Analysis of the Supermicrosurgical Anastomoses in This Ex Vivo Model Based on the External Vessel Diameter, Number of Sutures Used, and Time Taken per Anastomoses

Statistic	ES Anastomoses			EE Anastomoses
	Diameter	Sutures	Time (min)	Diameter	Sutures	Time (min)
Mean	0.555	5.2	5.72	0.4225	5.5	6.05
SD	0.1	0.41	0.45	0.08	0.83	0.89
CI	±0.044	±0.18	±0.2	±0.035	±0.364	±0.39

DISCUSSION

The knight’s move combines the benefit of the open guide suture technique[16] with a simple modification as described. While this has been observed to be intuitively performed by the experienced supermicrosurgeon (in this case, 5 years for the primary author), describing it objectively allows mass usage of this technique, to the extent that even vessels/channels of up to 0.3 mm in external diameter (and by extension even lower dimensions in terms of internal diameter) can be safely anastomosed even with standard microsurgical instruments albeit at higher magnifications.
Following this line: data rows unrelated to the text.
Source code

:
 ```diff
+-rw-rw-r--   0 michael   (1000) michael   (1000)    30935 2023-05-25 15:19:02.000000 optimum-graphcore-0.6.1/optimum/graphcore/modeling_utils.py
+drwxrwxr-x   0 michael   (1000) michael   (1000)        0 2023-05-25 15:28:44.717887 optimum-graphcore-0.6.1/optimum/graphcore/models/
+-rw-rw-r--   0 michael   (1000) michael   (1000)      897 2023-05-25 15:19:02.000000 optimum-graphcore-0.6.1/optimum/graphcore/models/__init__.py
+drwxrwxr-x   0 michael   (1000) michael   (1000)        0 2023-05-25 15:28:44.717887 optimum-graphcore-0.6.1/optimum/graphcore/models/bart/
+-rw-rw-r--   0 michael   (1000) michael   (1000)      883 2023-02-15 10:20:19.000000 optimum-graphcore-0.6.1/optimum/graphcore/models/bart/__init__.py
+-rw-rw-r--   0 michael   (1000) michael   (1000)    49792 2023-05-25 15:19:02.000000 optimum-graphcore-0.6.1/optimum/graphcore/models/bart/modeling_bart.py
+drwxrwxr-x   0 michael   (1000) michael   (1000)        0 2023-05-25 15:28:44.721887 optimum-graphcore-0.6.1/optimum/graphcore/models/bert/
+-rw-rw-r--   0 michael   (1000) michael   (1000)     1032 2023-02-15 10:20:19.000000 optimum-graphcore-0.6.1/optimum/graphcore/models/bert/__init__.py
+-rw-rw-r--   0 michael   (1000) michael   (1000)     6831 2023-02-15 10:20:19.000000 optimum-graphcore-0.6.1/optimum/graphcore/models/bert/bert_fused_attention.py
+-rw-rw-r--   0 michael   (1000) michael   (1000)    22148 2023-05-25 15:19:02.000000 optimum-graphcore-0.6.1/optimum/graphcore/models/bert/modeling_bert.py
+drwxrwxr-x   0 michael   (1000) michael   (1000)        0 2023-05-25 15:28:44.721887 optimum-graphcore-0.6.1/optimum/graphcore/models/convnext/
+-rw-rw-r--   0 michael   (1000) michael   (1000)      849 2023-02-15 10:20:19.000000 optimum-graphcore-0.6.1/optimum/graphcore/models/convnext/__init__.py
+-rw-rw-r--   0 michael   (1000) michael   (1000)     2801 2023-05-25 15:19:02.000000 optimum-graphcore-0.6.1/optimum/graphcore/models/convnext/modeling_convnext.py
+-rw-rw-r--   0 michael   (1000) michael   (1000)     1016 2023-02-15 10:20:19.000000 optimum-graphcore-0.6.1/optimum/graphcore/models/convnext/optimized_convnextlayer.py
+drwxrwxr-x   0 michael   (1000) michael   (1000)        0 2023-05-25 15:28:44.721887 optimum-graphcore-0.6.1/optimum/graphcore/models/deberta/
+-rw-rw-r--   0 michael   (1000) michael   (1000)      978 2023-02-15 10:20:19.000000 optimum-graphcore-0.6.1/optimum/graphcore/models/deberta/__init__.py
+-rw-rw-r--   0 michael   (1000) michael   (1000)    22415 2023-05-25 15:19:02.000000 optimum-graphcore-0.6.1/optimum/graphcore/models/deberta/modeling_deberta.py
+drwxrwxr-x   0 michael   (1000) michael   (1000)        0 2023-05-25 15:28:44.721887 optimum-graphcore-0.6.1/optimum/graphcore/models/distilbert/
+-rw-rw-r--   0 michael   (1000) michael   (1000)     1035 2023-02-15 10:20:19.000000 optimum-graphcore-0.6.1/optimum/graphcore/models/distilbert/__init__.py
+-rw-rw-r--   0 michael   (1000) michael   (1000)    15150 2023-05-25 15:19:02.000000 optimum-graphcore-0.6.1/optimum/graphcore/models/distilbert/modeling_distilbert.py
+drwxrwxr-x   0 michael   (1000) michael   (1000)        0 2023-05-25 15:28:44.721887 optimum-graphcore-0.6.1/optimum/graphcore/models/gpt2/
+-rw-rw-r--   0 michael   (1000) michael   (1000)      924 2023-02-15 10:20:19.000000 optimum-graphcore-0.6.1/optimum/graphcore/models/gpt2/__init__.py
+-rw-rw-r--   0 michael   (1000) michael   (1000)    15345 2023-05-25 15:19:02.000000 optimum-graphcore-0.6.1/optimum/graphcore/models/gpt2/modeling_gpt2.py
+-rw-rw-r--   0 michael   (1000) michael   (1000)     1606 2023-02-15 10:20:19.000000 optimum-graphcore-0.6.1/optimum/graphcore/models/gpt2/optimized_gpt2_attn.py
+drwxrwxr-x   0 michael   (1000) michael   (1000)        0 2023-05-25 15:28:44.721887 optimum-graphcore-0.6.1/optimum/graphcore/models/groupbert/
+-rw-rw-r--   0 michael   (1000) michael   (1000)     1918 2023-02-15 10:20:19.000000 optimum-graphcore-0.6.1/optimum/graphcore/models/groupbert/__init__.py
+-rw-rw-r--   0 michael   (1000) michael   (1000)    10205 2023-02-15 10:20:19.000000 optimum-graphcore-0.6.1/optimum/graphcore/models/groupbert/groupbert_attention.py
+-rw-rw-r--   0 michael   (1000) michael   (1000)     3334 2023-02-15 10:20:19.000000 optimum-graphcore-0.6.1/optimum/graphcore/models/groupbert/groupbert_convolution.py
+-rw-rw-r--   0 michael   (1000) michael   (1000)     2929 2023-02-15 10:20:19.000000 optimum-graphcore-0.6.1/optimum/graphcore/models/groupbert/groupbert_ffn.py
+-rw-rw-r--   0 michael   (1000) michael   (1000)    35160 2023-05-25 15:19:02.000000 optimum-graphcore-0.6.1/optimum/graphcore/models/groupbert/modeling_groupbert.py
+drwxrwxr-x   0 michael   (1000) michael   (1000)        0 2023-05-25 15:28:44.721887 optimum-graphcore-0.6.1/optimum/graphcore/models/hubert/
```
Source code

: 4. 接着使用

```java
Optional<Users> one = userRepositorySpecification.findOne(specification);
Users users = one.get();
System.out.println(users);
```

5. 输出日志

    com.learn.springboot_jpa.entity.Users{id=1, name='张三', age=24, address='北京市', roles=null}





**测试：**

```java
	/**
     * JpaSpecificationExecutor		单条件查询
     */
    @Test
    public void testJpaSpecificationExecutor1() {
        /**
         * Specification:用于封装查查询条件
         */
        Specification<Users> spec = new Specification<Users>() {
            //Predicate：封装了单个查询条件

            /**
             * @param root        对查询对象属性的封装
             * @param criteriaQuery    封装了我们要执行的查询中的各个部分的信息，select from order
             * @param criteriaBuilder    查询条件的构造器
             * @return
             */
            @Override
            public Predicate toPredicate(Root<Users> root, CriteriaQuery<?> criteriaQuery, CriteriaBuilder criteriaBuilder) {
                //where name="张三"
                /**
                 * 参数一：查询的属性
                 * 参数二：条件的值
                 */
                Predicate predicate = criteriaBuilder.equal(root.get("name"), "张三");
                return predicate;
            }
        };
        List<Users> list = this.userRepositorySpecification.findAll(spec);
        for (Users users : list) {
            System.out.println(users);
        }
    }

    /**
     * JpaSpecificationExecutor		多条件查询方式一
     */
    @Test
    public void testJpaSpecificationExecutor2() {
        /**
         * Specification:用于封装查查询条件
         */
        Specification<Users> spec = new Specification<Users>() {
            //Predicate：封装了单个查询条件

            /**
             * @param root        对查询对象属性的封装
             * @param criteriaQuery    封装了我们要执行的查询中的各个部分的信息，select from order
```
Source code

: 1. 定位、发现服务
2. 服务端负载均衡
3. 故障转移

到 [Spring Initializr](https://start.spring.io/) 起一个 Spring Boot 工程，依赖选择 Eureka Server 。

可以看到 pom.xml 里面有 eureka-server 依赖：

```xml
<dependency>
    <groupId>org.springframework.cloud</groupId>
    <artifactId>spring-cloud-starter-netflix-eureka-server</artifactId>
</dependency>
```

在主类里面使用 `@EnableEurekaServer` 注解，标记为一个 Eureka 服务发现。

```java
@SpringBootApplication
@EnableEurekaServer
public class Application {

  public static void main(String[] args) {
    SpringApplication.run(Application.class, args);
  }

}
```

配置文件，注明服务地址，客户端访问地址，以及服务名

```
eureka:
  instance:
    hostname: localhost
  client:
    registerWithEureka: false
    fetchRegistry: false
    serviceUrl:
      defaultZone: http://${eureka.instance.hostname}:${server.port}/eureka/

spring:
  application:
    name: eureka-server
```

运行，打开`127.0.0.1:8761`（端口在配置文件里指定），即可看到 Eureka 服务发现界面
Even so, for the beginner supermicrosurgeon, the IVaS-based technique, as described by Narushima et al,6 remains a good starting point as 100% short-term patency is assured, even for vessels up to 0.15 mm in diameter.[5] This involves placing a piece of suture (eg, 6/0 Nylon) across both lumens to facilitate the anastomoses before removing it. However, as alluded to by Miyamoto et al in a rat superficial epigastric artery model, IVaS takes a significantly longer time to perform compared with the open guide suture technique[16] or similar techniques like the knight’s move. As alluded to by Yamamoto et al[2], any supermicrosurgery technique ultimately depends on fine motor skills to precisely control the needle point. This comes with experience.

LIMITATIONS

This study is limited by the use of an ex vivo model with its inherent inability to assess real-time flow. It also remains a fact that higher magnifications of up to 45× is still required, even with the use of conventional microsurgical equipment.

SUMMARY

The knight’s move technique allows for the use of conventional microsurgery instrumentation in a supermicrosurgery setting with results comparable to standard microsurgery in terms of mechanical patency. As to how it compares to the existing supermicrosurgery techniques, future clinical studies are necessary.

ACKNOWLEDGMENTS

First Author (Ruben Y. Kannan) funded the ex-vivo chicken wing model. The operating microscope and instruments used were part of the Queen Victoria Hospital’s (QVH) microsurgery lab, funded by QVH Charity, and the sutures were provided by QVH.